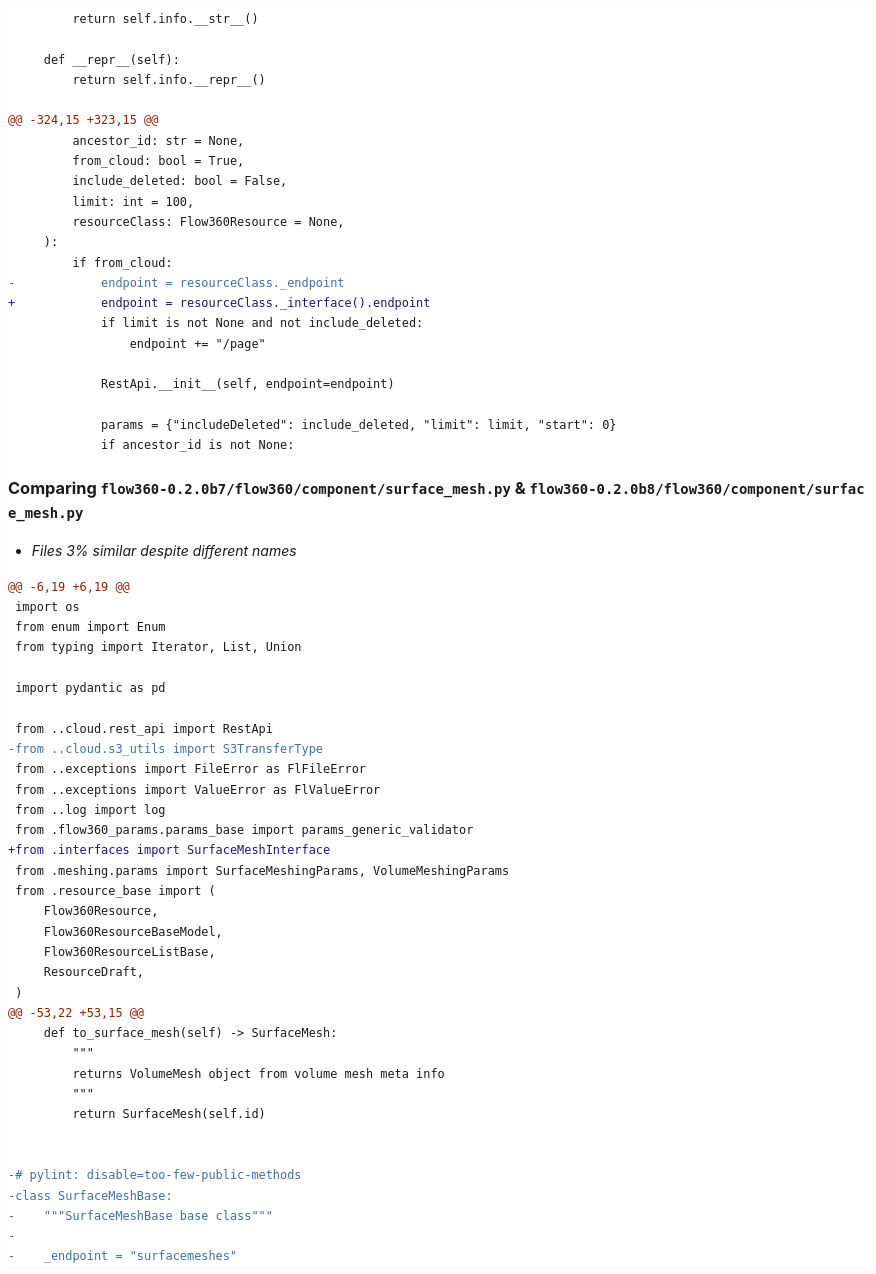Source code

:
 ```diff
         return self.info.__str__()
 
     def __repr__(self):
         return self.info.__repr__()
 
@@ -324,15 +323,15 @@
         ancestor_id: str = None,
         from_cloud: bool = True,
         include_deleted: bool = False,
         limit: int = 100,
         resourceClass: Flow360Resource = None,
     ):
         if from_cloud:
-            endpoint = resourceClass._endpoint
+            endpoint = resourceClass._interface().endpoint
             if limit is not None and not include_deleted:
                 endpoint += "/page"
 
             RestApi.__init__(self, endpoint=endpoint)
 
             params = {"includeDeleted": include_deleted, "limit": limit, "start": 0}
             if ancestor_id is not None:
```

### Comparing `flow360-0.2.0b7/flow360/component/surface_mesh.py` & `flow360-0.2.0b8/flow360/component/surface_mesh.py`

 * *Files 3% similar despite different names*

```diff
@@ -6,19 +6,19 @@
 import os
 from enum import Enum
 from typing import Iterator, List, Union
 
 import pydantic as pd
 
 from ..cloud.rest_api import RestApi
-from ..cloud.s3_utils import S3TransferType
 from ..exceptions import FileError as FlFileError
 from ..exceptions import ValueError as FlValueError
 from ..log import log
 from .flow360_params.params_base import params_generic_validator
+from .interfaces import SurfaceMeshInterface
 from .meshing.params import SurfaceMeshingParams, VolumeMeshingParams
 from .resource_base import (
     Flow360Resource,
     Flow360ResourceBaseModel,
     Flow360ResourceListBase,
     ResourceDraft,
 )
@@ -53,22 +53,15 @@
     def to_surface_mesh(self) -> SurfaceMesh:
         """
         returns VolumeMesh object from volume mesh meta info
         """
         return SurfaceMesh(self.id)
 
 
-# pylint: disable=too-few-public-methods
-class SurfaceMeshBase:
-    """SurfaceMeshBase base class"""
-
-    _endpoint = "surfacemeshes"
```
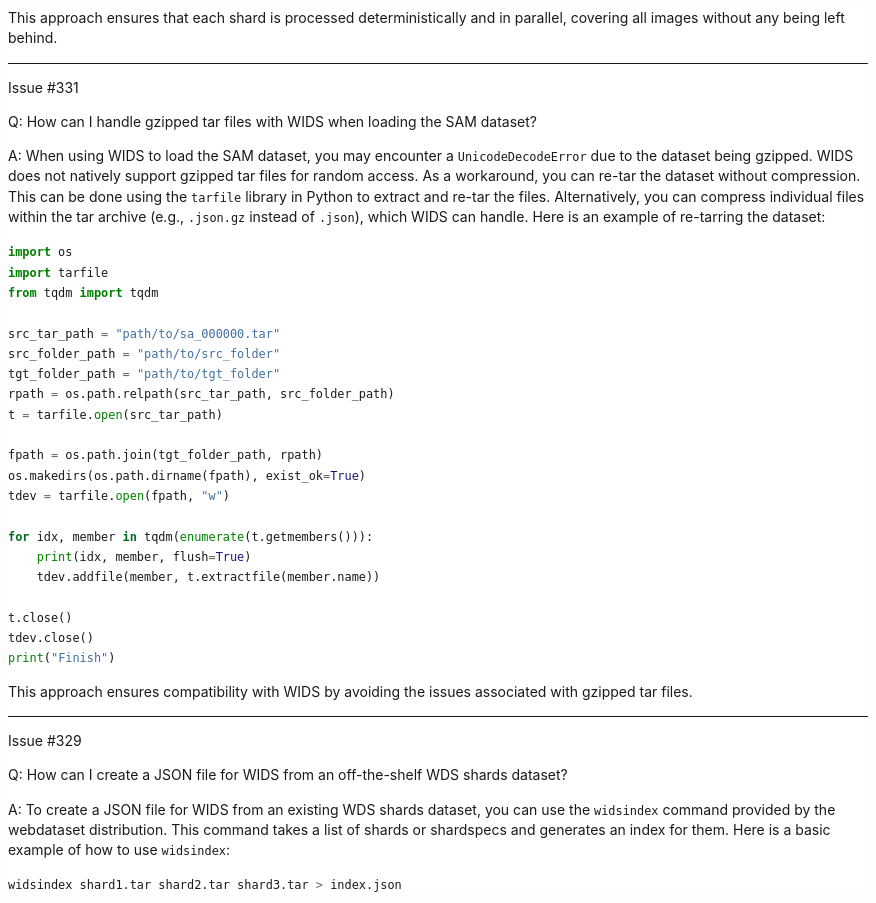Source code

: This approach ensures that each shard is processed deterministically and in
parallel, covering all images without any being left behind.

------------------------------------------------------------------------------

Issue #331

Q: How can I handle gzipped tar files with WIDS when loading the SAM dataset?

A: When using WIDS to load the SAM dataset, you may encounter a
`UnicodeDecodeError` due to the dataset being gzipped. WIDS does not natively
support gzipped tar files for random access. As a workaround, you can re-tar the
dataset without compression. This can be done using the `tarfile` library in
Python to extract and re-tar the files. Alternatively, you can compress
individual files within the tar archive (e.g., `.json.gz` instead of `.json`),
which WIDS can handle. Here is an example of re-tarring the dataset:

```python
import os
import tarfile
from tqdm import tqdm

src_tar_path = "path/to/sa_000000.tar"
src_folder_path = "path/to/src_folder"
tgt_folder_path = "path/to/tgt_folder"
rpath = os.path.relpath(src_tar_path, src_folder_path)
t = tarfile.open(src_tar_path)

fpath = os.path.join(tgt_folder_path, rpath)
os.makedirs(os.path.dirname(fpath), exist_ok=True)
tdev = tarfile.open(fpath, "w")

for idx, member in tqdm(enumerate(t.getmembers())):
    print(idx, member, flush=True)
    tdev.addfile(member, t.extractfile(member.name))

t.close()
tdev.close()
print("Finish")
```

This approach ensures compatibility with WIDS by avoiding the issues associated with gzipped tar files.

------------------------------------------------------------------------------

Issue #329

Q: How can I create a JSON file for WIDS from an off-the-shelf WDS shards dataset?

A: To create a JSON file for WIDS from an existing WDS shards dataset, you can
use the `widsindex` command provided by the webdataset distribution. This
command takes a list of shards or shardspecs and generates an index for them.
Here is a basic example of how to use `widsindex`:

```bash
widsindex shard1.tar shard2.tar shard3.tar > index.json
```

→ What to work on: Within the listing above, copy each line that has the string "using".

→ Answer to the problem:
A: When using WIDS to load the SAM dataset, you may encounter a
dataset without compression. This can be done using the `tarfile` library in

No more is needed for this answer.